In 1941 the SS Politician wrecked off the Scottish island of Eriskay while carrying 28,000 bottles of malt whiskey. Locals rushed to salvage the cargo, making off with 24,000 bottles before customs officials sank the ship.
Miami Beach got quite the scare in 2011 when they saw a 5-foot-long mine that had come to the shore. The police showed up and the beach was evacuated, but the Navy quickly assured that it was merely an inactive training mine that had somehow broken free of an offshore training site.
That same year 100 WWII-era bombs washed up in Hampshire, England, and they were definitely not inactive. Some people thought that the so-called Supermoon the week before was to blame, possibly because it caused very low tides, while others figured fishing nets pulled them up. British police detonated the bombs while they were submerged in high-tide.
Ikuo Yokoyoma lost his home and 3 family members in the tragic tsunami in Japan in 2011, so he didn’t really give much thought to the motorcycle and everything else that was in the storage unit that he had lost as well. That is until it washed ashore a year later in British Columbia, more than 3,000 miles away. Peter Mark stumbled upon the storage unit while exploring a remote beach. After the story went public, a Harley-Davidson representative in Japan tracked Yokohama down and paid for it to be sent back to him and repaired to its former glory.
In 2007 a 100-pound-lego man was found on the shores in the Netherlands, and after this first sighting, others like him have shown up all over the world. The figures have been attributed to a Dutch Artist who uses that moniker, and claims to have set them afloat. He has been quoted as saying the purpose of the Lego men was to “See the beauty of [the real world], admire it, and adore it.”
In 2012 a Florida man found an eyeball the size of a softball on Pompano Beach, Florida. In the old days this would have caused an uproar about sea monsters, but it was quickly handed over to wildlife officials who concluded it was the eye of a very, very large swordfish.
San Francisco’s Ocean Beach was the final resting place of two hundred-year-old tombstones that washed ashore in 2012. One was the tombstone of Delia Presby Oliver, who died at the age of 26 on April 9, 1890, and the other was of Emma Bosworth, who died in 1876. There is an explanation.

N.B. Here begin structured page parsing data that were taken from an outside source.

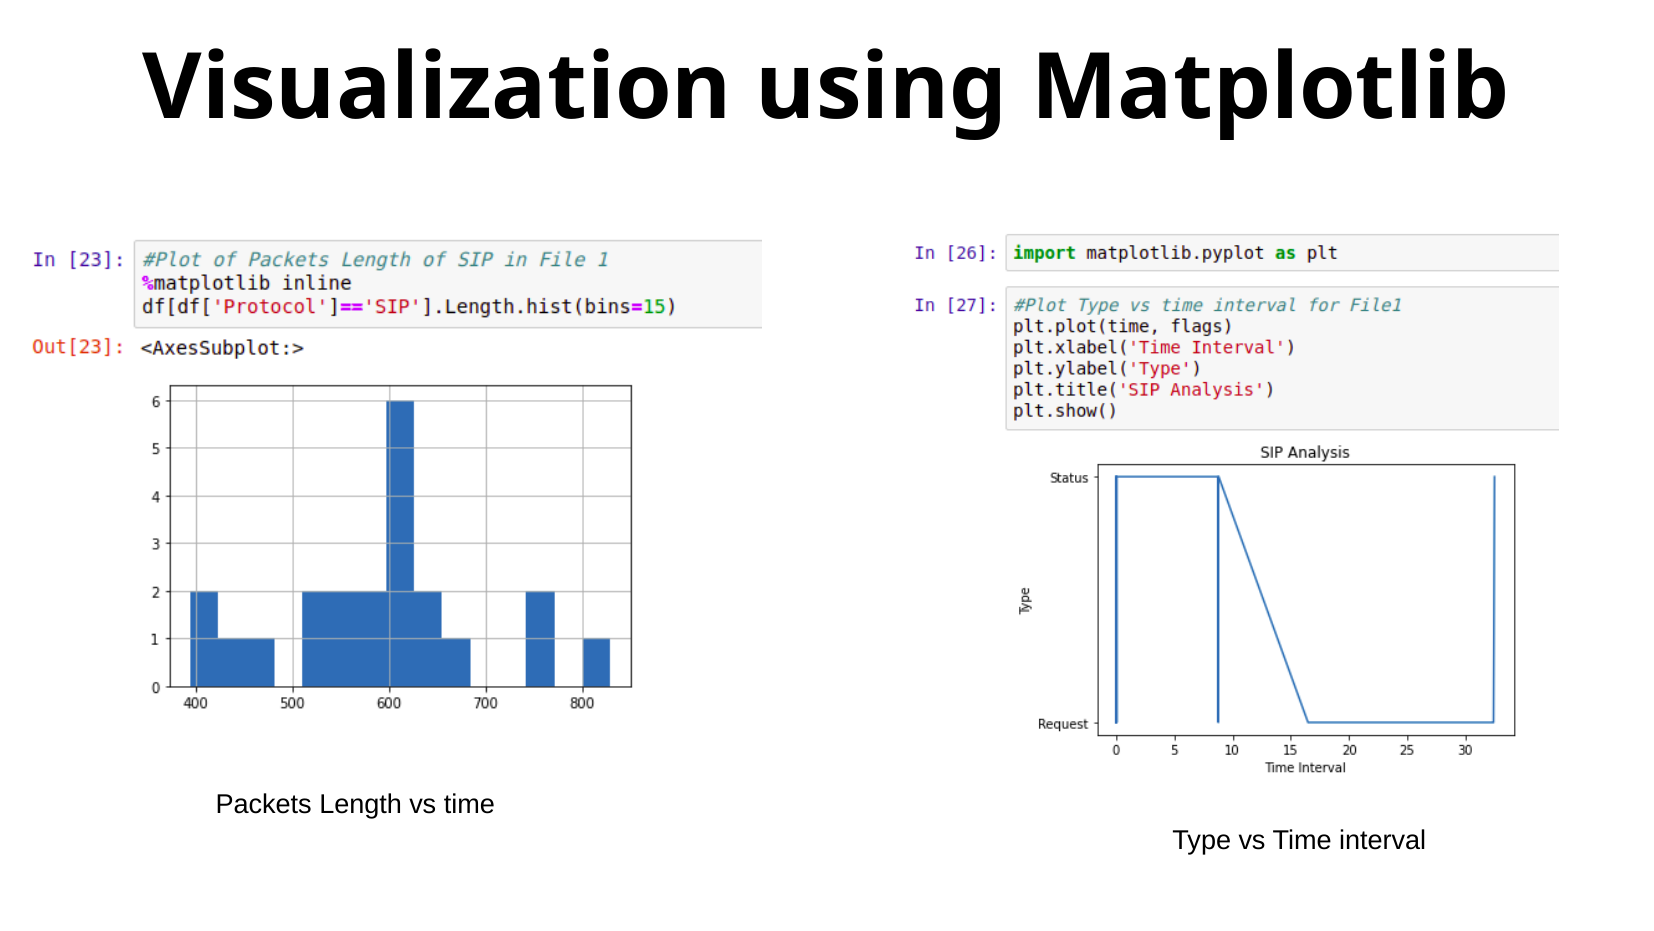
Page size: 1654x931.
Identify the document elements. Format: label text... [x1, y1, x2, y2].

text_box Packets Length vs time [200, 779, 510, 825]
picture [885, 218, 1560, 792]
text_box Visualization using Matplotlib [82, 4, 1571, 160]
picture [0, 235, 762, 721]
text_box Type vs Time interval [1157, 814, 1441, 860]
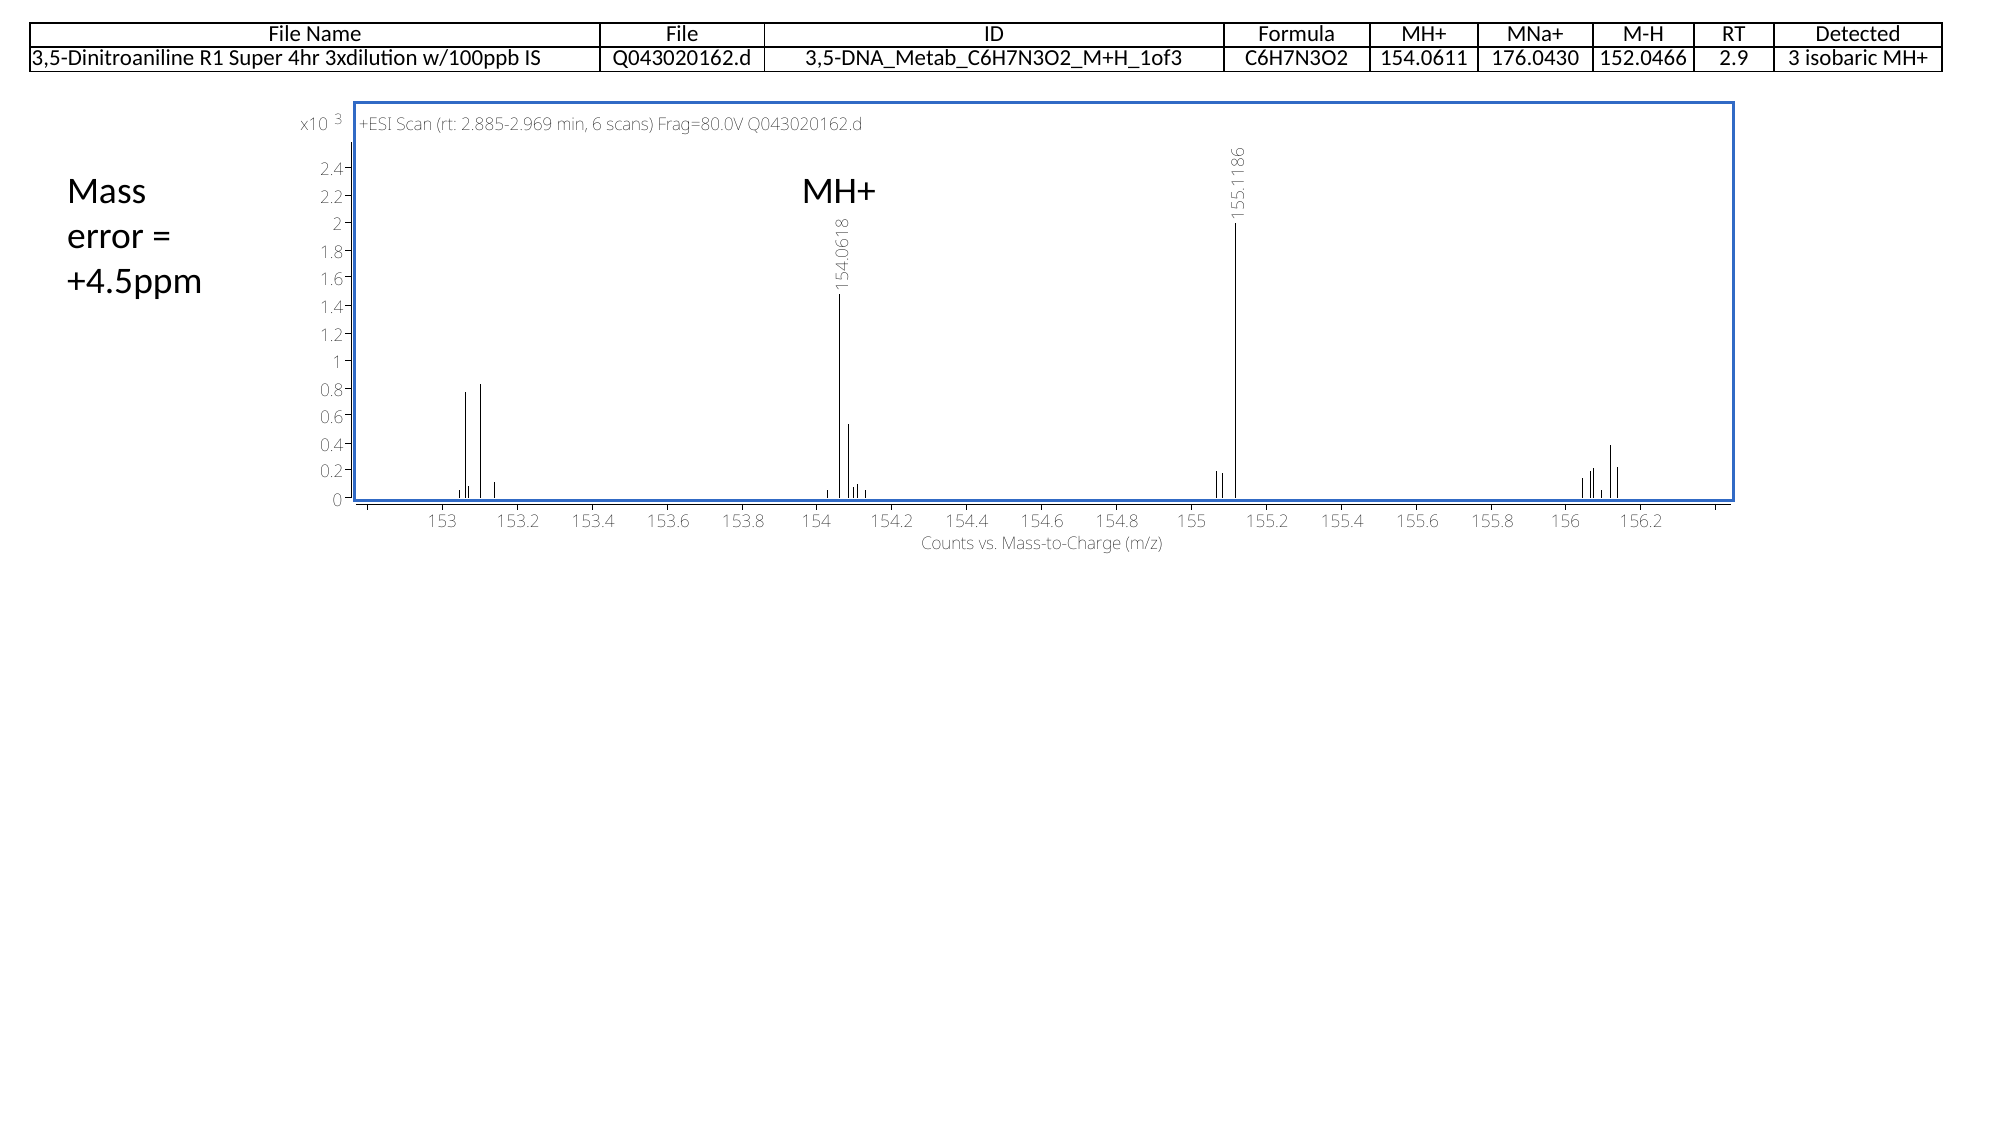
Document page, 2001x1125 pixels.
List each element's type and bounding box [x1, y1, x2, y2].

table_header [1371, 24, 1477, 46]
table_header [1594, 24, 1693, 46]
table_cell [1371, 48, 1477, 71]
table_cell [601, 48, 764, 71]
table_cell [31, 48, 599, 71]
table_cell [1775, 48, 1941, 71]
table_header [1775, 24, 1941, 46]
table_cell [1695, 48, 1773, 71]
table_header [31, 24, 599, 46]
picture [266, 100, 1737, 556]
table_cell [765, 48, 1223, 71]
table_cell [1594, 48, 1693, 71]
table_header [1695, 24, 1773, 46]
text_box [52, 158, 245, 309]
table_header [765, 24, 1223, 46]
table_header [1225, 24, 1369, 46]
table_cell [1225, 48, 1369, 71]
table_header [601, 24, 764, 46]
table_header [1479, 24, 1592, 46]
table_cell [1479, 48, 1592, 71]
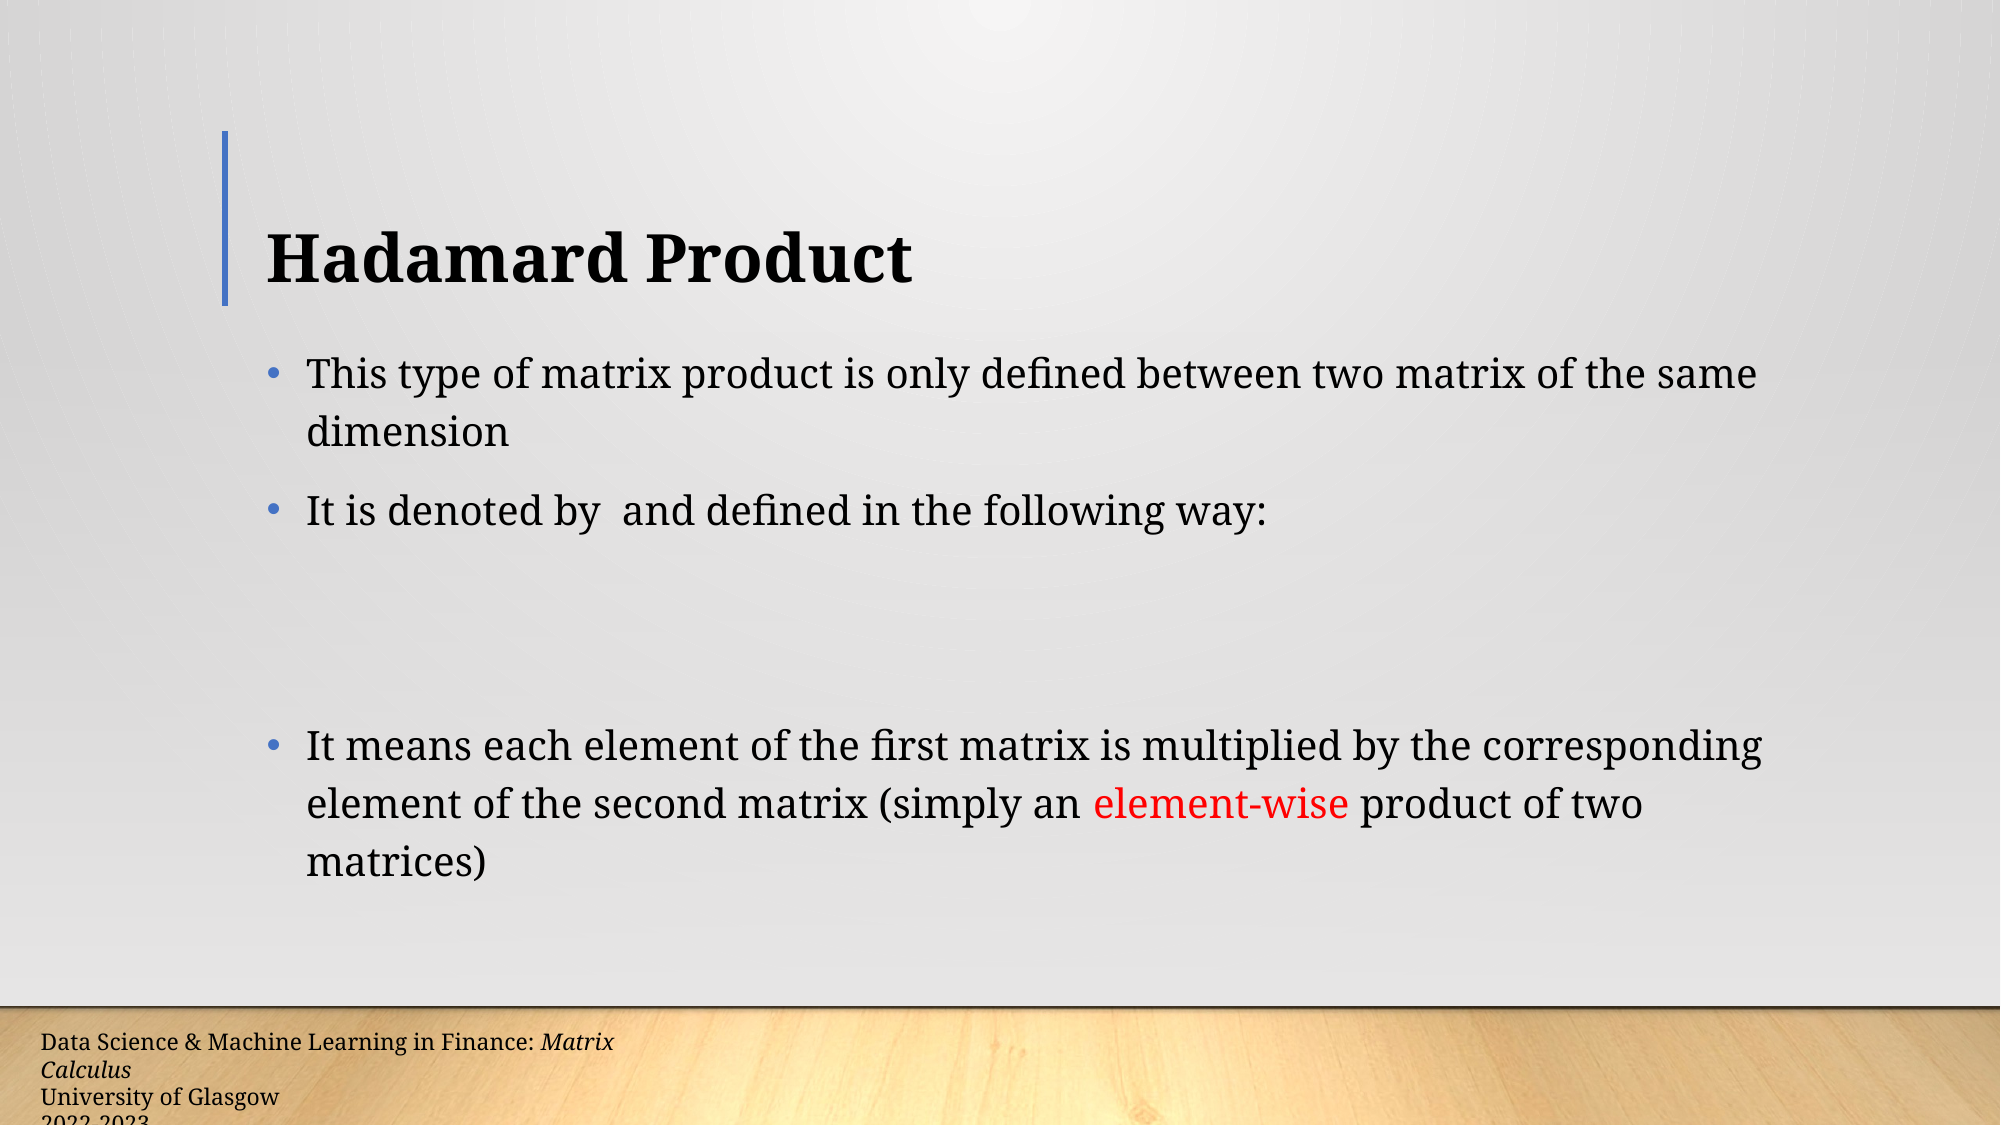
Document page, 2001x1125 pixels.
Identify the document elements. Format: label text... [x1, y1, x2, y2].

picture [0, 1006, 2000, 1125]
title Hadamard Product [251, 131, 1814, 305]
text_box Data Science & Machine Learning in Finance: Matrix Calculus University of Glasgow 2022-2023 [25, 1020, 718, 1125]
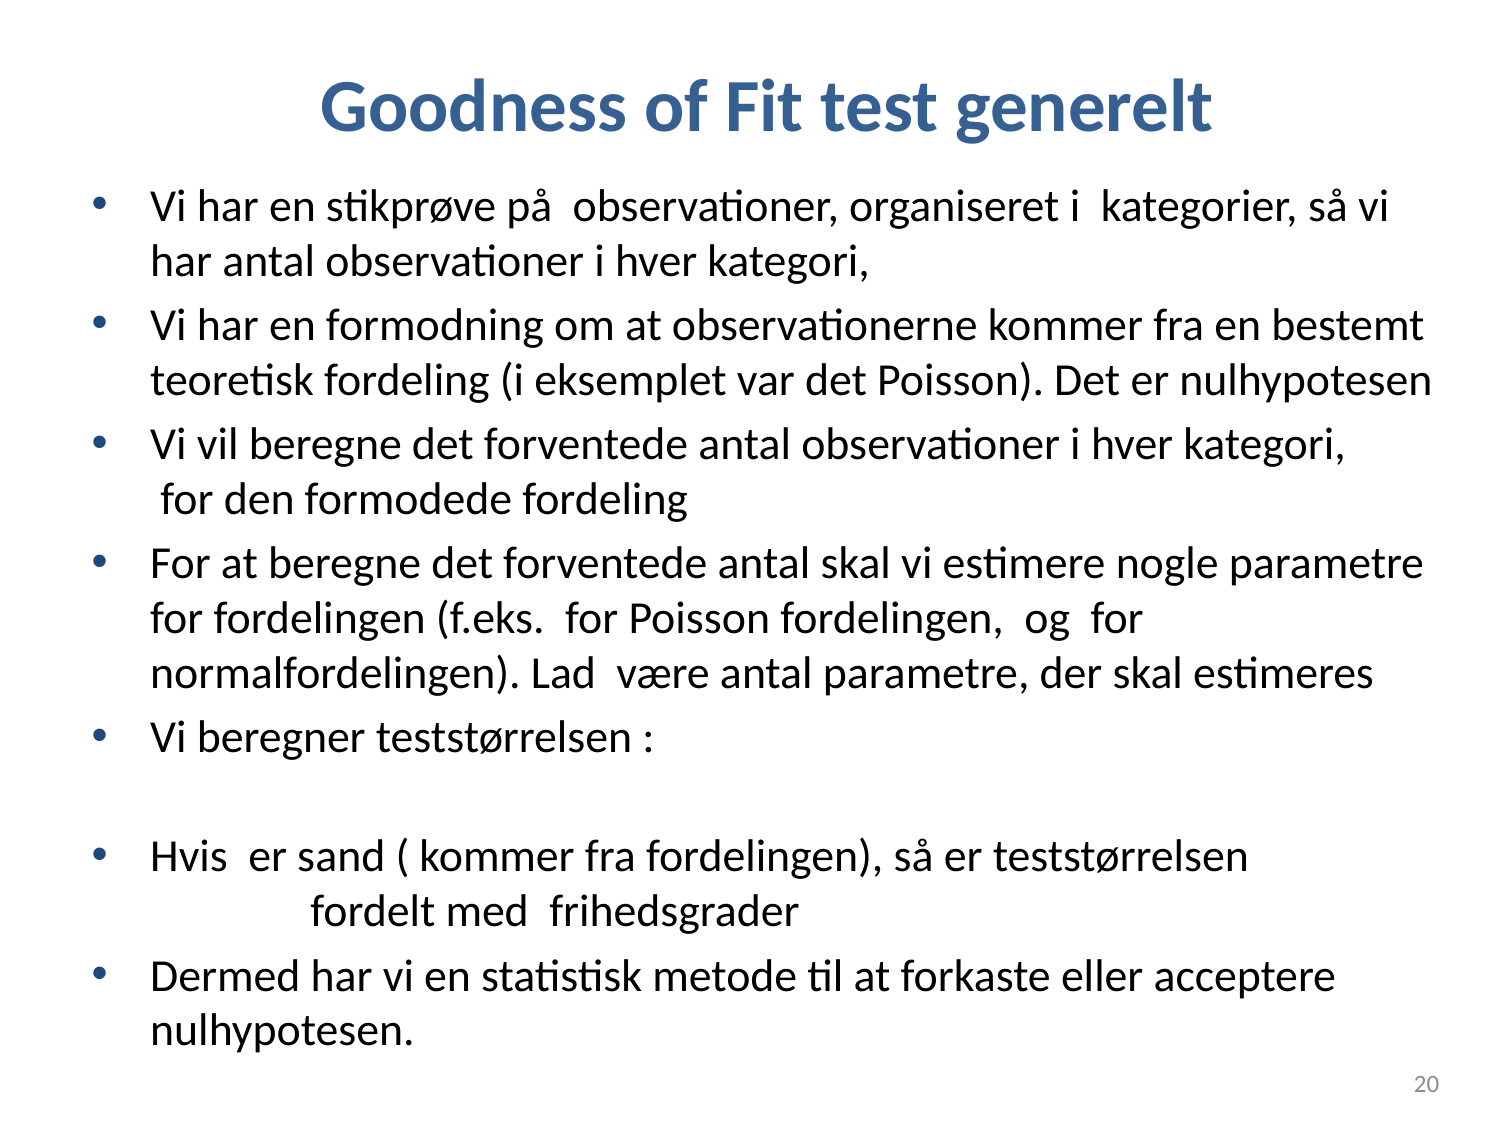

For a time, the giant granite tombstones within the San Fran city limits were repurposed (after the bodies were moved) as construction material, including a sea wall at Ocean Beach in the 1940s to help with the erosion problem. Regardless. it’s still creepy.
Margaret Wells lost her life-size E.T. replica when her England home was robbed in 2011. It was made by her daughter as part of a stage makeup class. Several months later, a beach-goer saw it floating in the surf and didn’t realize what it was. She thought it was a dead body so she called the police, and they quickly realized it was quite the unique alien model. Wells said, “There’s only one in the whole of England and that is mine. I always knew E.T. would come home.”
In 1992, a shipping container accident commenced the biggest rubber ducky bathtub party ever. The containers contained a LOT of rubber ducks. They’ve been drifting all over the world ever since, and have been given the name “Friendly Floatees.”They’ve been found on the shores of Hawaii, Alaska, South America, Australia, the Pacific Northwest, and even the Arctic. Around 200 duckies are still circulating in the currents of the North Pacific Gyre and actually provide scientists with new information about the Great Pacific Ocean Garbage Patch.
A package containing 57 letters (and wrapped in a pink ribbon) was found on a New Jersey beach one day after Hurricane Sandy in 2012. The finder opened them up, dried them by the fire and realized that she had found love letters written between Dorothy Fallon and Lynn Farnham while Lynn was in the military during WWII. It’s still a mystery where the letters came form, but Mullen was determined to return them to the couple, so she tracked down 91-year-old Dorothy at a nursing home in New Jersey.
In 2006 a bunch of bags of Doritos washed ashore in North Carolina after they were lost in a storm. Hopefully everyone was hungry.
Ken Wilman’s dog Madge stumbled upon a smelly yellow lump of something on the beach in England, and it didn’t look like much. When Ken got back home he naturally looked it up online, and found that it was actually a 6-pound pile of “whale vomit”, or ambergris. He ran back to get it because it turns out that it was worth up to $180,000. Why? High-end European perfumeries use it as a “fixer” which allows the scents to stay on the skin for a long time.
The St. Augustine Monster is one of the first examples of a globster-a name referring to an unidentified animal mass that washes ashore and gets cryptozoologists excited about sea monsters. This giant carcass was found by a couple of young boys playing on Anastasia Island in Florida in November of 1896. They thought it was a whale, but St. Augustine Historical Society and Instititute of Science founder Dr. De Witt Webb decided that it was the remains of a giant octopus and sent photos and a sample to the Smithsonian classifying it as that. It was tested for over 100 years, with the answer always changing between whale and octopus. Finally, in 2004, it was conclusively proven that the St. Augustine Monster was a whale all along- the two boys had been right.